Work to be completed: From the data below, copy out every line in which the word "element" occurs.

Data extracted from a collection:
■ ■ ■ ■ ■

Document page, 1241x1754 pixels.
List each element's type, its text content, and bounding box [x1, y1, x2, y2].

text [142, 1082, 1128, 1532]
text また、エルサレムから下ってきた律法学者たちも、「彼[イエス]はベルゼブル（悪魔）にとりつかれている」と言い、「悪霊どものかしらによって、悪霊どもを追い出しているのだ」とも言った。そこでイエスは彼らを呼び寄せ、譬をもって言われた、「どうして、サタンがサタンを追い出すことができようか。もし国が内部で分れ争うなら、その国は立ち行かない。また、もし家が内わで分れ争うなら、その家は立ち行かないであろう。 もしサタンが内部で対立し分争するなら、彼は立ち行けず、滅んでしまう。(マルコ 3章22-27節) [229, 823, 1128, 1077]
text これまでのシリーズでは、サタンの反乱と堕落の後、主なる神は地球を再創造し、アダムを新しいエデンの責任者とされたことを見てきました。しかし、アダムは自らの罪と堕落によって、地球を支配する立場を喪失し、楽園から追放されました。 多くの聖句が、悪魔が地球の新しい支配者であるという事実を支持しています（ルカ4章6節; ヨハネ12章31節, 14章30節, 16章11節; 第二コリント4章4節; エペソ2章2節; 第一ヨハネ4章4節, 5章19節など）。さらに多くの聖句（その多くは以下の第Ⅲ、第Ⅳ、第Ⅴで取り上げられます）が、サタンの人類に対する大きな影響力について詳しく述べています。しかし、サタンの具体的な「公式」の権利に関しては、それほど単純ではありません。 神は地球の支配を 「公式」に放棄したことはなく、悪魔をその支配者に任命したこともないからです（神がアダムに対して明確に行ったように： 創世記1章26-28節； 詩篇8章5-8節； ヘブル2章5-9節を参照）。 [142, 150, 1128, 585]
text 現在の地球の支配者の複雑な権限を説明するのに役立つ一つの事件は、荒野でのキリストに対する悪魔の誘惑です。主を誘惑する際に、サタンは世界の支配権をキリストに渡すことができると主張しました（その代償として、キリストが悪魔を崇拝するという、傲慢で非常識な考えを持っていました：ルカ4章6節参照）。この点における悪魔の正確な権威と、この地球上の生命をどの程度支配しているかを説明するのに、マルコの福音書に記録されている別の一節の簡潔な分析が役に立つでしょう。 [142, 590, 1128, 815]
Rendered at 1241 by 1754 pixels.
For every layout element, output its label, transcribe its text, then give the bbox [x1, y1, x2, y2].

■ ■ ■ ■ ■

Completed exercise:
List each element's type, its text content, and bounding box [x1, y1, x2, y2].
For every layout element, output its label, transcribe its text, then give the bbox [x1, y1, x2, y2].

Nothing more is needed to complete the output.